Since I have gotten a few years more of knowledge, and PHP5 has arrived, I though I should write a new version of it. I could reuse some of the code but alot was rewritten and redesigned totally. The script has two classes:
- One class to parse the Edit+ syntax files which gets converted into PHP files so that the syntax files doesn’t have to to be parsed for every request. If the given
.stxfile has a newer timestamp than the cached PHP file the PHP file will be regenerated. Alot of this code could be reused from the older version - The actual highlighting class. This class was almost entirely rewritten. Here I loop through every character of the code to highlight. When a keyword, delimiter or something else detectable is matched I grab that and searches forward to where the rule ends. In the older version I had a different approach where the code was splitted on newlines so I looped through line by line and for each line I looped throuh each charachter and did a similar match as in the new version.

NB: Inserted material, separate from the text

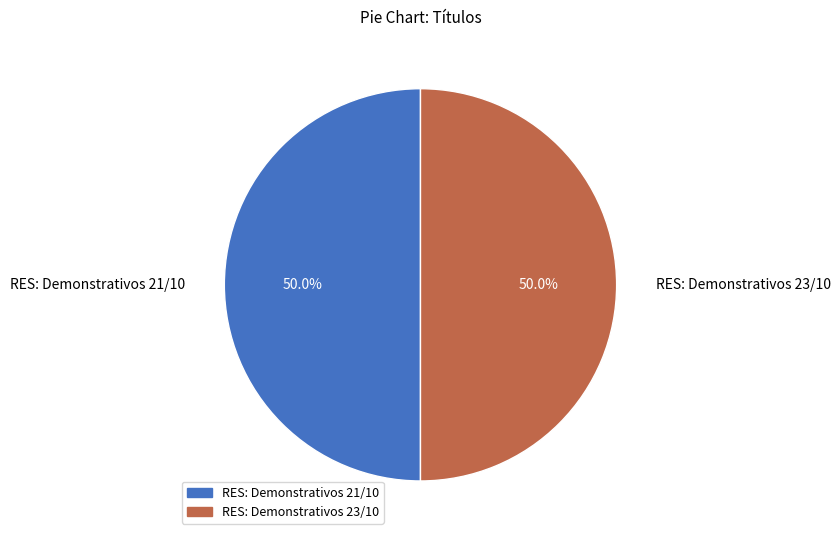

Combined, what portion of the pie is RES: Demonstrativos 21/10 and RES: Demonstrativos 23/10?

100.0%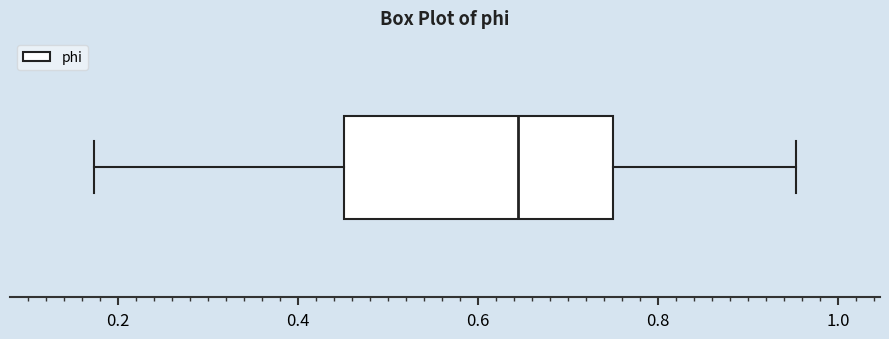

Transcribe this box plot: give where the median line is, the range the box spans, and where the two whiskers end, as read against the x-axis. The values are not printed on the chart, so give them approximately, as read against the axis.

median 0.64, box 0.46 to 0.76, whiskers 0.18 to 0.96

The new approach has some advantages:
- There’s no need to duplicate the code wich means a lot less memory is used.
- Fewer flags is needed since when I match a detectable rule I at once search for the end of the rule. This means that fewer
.stxstatements is needed wich speeds thing up alot.And foremost the code got much much cleaner!
Anyhow! There are a few minor bugs but the code is pretty usable (I have implemented it here in the blogging system). I added the scripts with documentation and a simple example on the server for anyone to download.
The Syntaxer2 can be found and downloaded over here. Some bug fixes and more examples will be done in the very near future.